Provided passage below:

With reference to FIG. 2, an alternative embodiment of FIG. 1 is shown. In this embodiment, instrumentation is embedded into the ceramic top coat 18 by thermal spraying a thin ceramic coating 20, e.g., 50 μm, onto at least a portion of the intermediate layer 16 and laying down wires 22 onto the ceramic coating 20. Subsequently, the ceramic top coat 18 can be thermally sprayed over the wires 22. The ceramic top coat 18 has a thickness that is greater than the thickness of the ceramic coating 20 and the wires can be comprised of any suitable metals or alloys, e.g., nickel chrome, platinum, tungsten/platinum or platinum/rhodium and may comprises Type R, Type S, Type K thermocouples. The coupling of the wires 22 to a data acquisition system (not shown) are well known in the art and therefore need not be discussed in detail.
With reference to FIG. 3, a sectional view of a superalloy article 100 is shown. A bond coat 114 comprised of MCrAlY wherein M is a metal selected from the group consisting of cobalt, nickel and mixtures thereof is coated onto at least a portion of a superalloy substrate 112. The superalloy substrate is comprised of nickel and cobalt based superalloys. Commercial examples of superalloys suitable for use in the invention include INCONEL 600, INCONEL 718, HASTALLOY X, RENE 41, MAR-M200, WASPALLOY A and UDIMET 700. The bond coat 114 can be coated onto the superalloy substrate 112 to a thickness of within the range of between about 75 μm and 250 μm, preferably 100 μm, by thermal spraying, which includes flame spraying and plasma spraying, as well as electron beam evaporation.

End of Provided passage.
Data for analysis below:

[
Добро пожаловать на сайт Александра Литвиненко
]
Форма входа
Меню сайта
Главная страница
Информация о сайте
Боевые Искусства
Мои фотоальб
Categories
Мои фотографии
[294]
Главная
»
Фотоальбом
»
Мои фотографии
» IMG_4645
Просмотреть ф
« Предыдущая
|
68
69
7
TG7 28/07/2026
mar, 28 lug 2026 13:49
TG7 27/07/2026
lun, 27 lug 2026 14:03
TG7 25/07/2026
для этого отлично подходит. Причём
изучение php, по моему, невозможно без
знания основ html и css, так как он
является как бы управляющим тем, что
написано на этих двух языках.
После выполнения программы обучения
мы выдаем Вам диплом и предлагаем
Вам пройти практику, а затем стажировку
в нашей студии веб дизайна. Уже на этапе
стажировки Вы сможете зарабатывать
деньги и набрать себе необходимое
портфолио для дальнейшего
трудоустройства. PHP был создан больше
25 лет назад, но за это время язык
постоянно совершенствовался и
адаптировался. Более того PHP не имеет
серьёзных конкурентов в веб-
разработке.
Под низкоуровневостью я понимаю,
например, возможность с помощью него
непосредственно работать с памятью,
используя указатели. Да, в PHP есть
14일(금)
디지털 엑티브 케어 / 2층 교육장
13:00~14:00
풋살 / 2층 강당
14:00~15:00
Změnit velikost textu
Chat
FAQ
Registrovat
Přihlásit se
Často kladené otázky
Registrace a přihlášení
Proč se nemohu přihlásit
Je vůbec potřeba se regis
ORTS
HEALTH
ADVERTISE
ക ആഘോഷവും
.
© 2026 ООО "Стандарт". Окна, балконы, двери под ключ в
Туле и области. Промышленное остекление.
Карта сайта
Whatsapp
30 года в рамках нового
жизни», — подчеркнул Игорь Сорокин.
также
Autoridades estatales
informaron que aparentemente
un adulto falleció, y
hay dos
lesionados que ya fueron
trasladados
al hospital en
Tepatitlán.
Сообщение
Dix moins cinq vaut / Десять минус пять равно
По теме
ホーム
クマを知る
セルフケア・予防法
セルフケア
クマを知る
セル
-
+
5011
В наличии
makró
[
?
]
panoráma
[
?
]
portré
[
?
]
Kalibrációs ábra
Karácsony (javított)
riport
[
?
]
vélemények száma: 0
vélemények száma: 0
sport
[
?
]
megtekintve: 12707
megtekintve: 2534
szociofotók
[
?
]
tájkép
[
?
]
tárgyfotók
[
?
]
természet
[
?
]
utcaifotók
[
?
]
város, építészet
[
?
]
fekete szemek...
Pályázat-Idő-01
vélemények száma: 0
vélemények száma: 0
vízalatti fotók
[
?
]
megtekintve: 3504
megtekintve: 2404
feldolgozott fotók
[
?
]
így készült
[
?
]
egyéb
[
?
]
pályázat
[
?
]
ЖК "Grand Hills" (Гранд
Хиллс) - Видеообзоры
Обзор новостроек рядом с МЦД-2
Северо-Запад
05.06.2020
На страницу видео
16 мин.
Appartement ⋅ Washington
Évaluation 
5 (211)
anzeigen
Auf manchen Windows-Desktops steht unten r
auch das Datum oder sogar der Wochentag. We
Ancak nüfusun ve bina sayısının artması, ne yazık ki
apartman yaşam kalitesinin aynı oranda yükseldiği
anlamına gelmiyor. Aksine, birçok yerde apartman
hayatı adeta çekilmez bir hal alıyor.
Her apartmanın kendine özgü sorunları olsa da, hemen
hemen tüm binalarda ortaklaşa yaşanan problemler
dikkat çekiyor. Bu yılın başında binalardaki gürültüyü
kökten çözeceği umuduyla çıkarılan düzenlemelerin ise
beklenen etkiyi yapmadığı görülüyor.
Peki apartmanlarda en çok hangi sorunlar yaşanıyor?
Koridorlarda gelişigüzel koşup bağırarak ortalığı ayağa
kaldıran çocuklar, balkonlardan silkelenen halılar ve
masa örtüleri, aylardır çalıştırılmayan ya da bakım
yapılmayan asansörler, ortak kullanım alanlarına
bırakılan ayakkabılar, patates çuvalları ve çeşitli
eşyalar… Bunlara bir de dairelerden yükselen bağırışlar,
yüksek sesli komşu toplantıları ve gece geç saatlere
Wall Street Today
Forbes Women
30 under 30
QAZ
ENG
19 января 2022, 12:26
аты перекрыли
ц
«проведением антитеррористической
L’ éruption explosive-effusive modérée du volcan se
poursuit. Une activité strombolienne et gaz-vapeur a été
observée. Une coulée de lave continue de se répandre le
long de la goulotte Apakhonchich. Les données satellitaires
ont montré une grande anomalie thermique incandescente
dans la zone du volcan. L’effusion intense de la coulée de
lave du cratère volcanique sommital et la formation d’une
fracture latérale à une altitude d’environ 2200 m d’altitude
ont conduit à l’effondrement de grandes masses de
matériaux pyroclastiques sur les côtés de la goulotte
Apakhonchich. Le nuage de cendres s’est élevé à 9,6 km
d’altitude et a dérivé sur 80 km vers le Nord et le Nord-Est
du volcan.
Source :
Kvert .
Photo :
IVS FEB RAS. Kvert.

End of Data for analysis.

→ **Problems to solve**:
A – Using the coating passage above, decide whether each statement agrees with it. Answer yes or no for each, and quote the deciding words.
(i) In the FIG. 2 embodiment, 50 μm is given as an example thickness for the thin ceramic coating.
(ii) The ceramic top coat is thinner than the ceramic coating laid under the wires.
(iii) The preferred thickness for bond coat 114 is 100 μm.
B – Retype everything in the coating passage from "With reference to FIG. 3, a" down to "electron beam evaporation.".

→ **Numbered responses**:
A –
(i) Yes: "thermal spraying a thin ceramic coating 20, e.g., 50 μm"
(ii) No: "The ceramic top coat 18 has a thickness that is greater than the thickness of the ceramic coating 20"
(iii) Yes: "preferably 100 μm"

B –
With reference to FIG. 3, a sectional view of a superalloy article 100 is shown. A bond coat 114 comprised of MCrAlY wherein M is a metal selected from the group consisting of cobalt, nickel and mixtures thereof is coated onto at least a portion of a superalloy substrate 112. The superalloy substrate is comprised of nickel and cobalt based superalloys. Commercial examples of superalloys suitable for use in the invention include INCONEL 600, INCONEL 718, HASTALLOY X, RENE 41, MAR-M200, WASPALLOY A and UDIMET 700. The bond coat 114 can be coated onto the superalloy substrate 112 to a thickness of within the range of between about 75 μm and 250 μm, preferably 100 μm, by thermal spraying, which includes flame spraying and plasma spraying, as well as electron beam evaporation.